同慈善団体の施設は、これまでにロンドン、リバプール、ニューカッスルでも開設されており、皇太子はその活動を継続的に支援してきた。バーミンガムでの式典では「ここのチームは本当に素晴らしい」と評価したうえで、「残念ながら、こうした場所は今の英国に必要とされています。もっと各地に広がってほしいですね」と語った。
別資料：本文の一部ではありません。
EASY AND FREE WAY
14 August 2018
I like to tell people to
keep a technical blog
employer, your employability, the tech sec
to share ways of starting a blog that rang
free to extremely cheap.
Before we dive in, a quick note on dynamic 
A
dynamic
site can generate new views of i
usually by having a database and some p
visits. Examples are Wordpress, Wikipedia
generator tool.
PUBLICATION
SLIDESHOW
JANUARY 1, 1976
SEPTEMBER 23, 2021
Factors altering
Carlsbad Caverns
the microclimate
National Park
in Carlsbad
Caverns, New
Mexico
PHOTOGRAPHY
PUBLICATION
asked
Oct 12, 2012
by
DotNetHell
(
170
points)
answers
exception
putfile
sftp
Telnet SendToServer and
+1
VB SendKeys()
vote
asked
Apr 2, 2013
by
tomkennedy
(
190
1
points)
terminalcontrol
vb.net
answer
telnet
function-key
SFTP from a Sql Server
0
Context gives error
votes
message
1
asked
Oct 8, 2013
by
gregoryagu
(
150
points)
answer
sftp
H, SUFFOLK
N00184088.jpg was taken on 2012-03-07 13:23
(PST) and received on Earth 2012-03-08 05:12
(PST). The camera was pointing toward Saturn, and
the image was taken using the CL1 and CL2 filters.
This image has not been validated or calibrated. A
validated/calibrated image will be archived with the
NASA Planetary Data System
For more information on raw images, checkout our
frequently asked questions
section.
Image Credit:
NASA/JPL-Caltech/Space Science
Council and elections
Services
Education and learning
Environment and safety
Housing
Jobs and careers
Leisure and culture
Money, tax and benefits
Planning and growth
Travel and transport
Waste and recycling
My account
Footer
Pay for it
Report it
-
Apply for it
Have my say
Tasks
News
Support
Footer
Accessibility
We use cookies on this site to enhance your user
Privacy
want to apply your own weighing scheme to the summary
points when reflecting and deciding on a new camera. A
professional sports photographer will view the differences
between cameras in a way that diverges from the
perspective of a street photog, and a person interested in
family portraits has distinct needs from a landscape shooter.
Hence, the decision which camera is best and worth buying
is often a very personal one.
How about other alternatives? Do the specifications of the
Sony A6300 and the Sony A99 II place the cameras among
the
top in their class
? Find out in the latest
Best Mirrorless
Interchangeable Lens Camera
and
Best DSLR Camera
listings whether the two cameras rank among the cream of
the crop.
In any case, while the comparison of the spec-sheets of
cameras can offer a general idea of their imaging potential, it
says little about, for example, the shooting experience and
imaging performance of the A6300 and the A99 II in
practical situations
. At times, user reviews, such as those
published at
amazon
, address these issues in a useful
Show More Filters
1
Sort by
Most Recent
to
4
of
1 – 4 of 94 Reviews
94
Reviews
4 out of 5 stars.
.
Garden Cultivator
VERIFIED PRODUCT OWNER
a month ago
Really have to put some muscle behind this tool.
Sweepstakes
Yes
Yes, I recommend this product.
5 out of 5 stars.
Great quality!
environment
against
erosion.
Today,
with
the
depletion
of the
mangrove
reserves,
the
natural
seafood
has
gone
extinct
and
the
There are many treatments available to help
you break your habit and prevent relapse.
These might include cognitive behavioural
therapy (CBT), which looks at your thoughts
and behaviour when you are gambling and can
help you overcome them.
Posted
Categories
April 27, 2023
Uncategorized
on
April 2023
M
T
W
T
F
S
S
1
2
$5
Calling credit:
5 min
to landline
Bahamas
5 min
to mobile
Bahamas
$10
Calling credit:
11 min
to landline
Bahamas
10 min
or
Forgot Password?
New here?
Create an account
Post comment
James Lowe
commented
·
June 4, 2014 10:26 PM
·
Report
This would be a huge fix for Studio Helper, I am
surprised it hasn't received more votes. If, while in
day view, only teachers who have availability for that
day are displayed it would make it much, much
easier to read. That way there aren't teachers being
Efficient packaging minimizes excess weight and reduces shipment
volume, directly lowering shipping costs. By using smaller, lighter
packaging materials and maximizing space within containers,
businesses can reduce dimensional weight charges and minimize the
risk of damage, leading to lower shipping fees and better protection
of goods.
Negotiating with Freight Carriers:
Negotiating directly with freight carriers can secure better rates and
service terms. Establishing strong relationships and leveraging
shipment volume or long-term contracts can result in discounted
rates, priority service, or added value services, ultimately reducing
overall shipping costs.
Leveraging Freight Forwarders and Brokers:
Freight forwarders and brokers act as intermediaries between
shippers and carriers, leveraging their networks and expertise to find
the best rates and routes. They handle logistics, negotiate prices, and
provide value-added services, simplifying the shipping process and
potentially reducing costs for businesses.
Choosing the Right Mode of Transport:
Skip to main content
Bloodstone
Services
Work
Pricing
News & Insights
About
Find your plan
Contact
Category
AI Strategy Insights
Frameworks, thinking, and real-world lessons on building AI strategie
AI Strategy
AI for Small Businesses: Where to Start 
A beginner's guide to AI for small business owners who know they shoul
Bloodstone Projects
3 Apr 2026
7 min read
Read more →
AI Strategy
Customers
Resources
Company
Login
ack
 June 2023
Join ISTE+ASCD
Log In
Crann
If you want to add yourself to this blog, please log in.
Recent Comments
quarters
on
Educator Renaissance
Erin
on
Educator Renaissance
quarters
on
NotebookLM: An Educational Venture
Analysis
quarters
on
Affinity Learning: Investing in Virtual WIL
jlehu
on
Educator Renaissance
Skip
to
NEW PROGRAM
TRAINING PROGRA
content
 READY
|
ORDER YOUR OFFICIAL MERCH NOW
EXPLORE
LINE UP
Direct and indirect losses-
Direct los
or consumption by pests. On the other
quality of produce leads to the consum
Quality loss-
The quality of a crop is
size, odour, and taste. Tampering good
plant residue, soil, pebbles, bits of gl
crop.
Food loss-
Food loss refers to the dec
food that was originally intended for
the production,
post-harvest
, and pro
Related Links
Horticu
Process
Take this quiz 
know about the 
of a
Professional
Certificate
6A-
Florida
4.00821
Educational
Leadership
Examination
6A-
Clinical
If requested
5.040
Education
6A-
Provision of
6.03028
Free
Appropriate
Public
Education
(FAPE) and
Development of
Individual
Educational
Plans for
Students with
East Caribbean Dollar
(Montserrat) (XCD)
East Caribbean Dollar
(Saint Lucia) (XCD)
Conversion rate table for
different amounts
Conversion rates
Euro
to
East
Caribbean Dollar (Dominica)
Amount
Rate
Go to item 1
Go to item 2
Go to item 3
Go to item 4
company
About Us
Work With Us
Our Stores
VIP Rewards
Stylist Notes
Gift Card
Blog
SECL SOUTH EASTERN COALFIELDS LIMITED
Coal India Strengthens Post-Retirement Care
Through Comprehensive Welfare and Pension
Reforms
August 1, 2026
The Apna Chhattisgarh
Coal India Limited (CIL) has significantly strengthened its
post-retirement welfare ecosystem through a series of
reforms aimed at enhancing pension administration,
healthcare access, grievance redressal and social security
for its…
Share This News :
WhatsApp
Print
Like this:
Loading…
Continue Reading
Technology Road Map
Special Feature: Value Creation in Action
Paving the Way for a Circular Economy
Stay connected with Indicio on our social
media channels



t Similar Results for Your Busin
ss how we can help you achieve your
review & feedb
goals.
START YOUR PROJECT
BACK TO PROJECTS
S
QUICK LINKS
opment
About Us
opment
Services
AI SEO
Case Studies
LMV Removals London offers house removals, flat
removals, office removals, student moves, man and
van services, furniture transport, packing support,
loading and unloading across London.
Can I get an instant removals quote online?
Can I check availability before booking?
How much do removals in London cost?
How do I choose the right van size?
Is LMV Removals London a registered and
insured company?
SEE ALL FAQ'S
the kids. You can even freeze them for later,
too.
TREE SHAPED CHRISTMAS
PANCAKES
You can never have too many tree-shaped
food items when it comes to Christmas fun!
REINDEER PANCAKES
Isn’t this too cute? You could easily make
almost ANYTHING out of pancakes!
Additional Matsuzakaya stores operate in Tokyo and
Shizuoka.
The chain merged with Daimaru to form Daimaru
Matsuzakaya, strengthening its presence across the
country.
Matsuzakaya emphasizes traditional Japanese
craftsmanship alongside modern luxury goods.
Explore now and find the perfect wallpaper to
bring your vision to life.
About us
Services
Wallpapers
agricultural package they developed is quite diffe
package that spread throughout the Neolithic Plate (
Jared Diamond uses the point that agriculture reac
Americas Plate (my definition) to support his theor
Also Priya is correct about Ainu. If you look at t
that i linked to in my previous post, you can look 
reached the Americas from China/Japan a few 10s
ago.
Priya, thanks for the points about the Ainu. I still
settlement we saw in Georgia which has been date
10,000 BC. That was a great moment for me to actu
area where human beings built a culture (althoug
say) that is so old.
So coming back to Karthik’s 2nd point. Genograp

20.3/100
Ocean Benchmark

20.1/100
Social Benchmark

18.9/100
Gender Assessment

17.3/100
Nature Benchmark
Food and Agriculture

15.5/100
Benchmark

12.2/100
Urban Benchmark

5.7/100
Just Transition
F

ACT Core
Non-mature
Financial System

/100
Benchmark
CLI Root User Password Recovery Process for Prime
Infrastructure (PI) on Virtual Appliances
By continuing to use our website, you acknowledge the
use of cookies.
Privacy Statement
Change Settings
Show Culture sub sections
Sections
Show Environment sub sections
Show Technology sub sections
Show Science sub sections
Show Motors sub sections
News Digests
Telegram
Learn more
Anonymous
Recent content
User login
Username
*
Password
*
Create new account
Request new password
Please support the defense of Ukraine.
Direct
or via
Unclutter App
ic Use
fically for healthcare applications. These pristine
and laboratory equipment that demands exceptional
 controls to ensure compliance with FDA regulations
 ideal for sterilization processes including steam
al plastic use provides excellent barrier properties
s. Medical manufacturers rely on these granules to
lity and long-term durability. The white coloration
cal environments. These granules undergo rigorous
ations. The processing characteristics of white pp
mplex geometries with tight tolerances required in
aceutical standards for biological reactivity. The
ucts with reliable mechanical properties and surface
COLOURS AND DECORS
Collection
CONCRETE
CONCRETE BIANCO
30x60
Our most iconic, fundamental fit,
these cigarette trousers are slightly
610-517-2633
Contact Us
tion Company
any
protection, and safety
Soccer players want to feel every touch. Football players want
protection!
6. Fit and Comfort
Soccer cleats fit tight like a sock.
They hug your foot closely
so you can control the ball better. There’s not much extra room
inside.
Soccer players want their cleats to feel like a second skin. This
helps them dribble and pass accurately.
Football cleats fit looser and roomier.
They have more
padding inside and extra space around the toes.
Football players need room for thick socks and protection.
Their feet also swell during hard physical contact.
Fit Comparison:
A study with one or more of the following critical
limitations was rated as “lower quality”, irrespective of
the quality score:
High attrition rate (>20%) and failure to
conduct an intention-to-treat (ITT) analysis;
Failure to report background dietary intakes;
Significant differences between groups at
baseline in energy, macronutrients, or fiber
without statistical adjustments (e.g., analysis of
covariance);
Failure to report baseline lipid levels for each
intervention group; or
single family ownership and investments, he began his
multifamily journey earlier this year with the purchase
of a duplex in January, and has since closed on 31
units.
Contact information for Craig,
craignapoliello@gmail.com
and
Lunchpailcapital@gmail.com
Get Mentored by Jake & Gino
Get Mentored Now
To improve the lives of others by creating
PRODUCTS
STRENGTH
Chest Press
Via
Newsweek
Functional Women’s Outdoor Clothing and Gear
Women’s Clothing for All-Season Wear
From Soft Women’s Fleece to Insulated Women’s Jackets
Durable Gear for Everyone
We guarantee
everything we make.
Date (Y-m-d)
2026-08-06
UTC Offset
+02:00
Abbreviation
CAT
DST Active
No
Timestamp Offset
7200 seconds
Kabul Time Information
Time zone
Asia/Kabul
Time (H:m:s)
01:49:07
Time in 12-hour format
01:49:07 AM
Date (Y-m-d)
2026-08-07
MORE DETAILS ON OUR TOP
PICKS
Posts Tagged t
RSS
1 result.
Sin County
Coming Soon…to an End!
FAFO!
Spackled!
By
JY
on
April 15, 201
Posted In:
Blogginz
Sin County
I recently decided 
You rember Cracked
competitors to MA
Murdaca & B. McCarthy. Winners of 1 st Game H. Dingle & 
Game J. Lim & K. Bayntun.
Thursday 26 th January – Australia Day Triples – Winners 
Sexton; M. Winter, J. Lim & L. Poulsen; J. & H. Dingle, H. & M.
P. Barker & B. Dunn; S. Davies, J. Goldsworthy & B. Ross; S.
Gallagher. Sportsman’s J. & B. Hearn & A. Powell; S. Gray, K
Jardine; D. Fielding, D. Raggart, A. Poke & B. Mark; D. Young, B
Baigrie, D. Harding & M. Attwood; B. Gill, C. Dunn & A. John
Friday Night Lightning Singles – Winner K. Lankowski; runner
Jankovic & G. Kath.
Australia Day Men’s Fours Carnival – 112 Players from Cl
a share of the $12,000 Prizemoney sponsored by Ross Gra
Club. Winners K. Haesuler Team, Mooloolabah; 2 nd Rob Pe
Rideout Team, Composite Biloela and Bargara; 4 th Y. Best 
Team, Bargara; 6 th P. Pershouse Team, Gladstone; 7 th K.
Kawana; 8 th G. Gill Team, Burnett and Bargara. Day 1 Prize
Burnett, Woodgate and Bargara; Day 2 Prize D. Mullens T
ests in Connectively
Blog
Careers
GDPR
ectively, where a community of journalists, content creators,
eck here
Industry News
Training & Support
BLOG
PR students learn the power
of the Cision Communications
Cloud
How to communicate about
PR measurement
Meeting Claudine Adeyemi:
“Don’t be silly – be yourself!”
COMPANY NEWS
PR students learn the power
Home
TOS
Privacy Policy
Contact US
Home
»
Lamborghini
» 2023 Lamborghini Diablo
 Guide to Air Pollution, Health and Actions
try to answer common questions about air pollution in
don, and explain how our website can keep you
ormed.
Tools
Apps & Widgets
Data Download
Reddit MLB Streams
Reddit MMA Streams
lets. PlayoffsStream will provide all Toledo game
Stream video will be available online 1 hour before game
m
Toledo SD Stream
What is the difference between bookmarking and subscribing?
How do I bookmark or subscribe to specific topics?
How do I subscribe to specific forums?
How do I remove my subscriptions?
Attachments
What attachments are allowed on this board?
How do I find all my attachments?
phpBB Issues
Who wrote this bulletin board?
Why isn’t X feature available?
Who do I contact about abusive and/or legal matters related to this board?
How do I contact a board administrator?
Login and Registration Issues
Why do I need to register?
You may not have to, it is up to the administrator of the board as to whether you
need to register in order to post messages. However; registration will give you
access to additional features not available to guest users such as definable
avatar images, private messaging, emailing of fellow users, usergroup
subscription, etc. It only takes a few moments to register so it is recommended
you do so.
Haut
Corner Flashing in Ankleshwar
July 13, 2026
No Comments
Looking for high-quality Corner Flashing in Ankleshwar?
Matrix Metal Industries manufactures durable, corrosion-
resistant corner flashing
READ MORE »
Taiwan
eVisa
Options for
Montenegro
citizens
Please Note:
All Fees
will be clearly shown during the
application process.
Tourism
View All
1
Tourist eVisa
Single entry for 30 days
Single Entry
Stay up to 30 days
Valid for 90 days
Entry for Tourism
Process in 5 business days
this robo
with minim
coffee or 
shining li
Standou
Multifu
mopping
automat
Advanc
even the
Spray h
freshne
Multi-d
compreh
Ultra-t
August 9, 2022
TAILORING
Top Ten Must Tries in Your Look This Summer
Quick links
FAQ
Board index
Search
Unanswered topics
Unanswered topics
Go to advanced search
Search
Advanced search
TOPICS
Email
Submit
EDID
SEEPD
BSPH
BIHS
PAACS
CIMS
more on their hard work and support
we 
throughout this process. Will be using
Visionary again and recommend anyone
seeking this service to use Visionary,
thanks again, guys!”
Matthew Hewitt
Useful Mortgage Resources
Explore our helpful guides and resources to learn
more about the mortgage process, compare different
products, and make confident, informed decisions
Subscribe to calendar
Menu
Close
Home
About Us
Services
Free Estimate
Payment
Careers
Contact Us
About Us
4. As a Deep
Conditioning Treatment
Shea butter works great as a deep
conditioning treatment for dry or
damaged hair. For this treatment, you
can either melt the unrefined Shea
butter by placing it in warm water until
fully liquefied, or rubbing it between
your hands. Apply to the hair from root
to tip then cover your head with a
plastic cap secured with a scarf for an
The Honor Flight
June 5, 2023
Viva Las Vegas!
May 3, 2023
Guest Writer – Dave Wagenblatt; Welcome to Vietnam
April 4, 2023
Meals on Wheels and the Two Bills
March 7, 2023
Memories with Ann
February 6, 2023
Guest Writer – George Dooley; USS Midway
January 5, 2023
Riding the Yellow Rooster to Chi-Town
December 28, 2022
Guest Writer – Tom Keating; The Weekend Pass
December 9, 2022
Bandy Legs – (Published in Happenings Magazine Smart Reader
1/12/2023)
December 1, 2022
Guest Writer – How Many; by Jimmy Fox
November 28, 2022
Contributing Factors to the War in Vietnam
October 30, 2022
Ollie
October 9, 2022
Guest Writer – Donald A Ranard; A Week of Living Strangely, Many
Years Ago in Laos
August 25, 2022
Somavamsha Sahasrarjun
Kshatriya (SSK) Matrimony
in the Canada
さらに、皇太子は「自殺についてもっと話し、予防について語り合い、若い男性や女性にもっと早い段階で届ける必要があります」「そうすれば、将来的にはこうしたセンター自体が不要になるのです。それが目標です」と、長期的な理想像も明かしている。
男性の自殺危機の根本原因に向き合い、迅速かつ専門的な治療を提供しているジェームズ・プレイスは約20年前、21歳で命を絶ったジェームズ・ウェントワース=スタンリーさんの両親によって設立された。ジェームズさんは軽度の手術後に深刻な不安障害を抱えていたとされ、両親は同じ悲しみを他の家族に味わわせたくないとの思いから活動を続けている。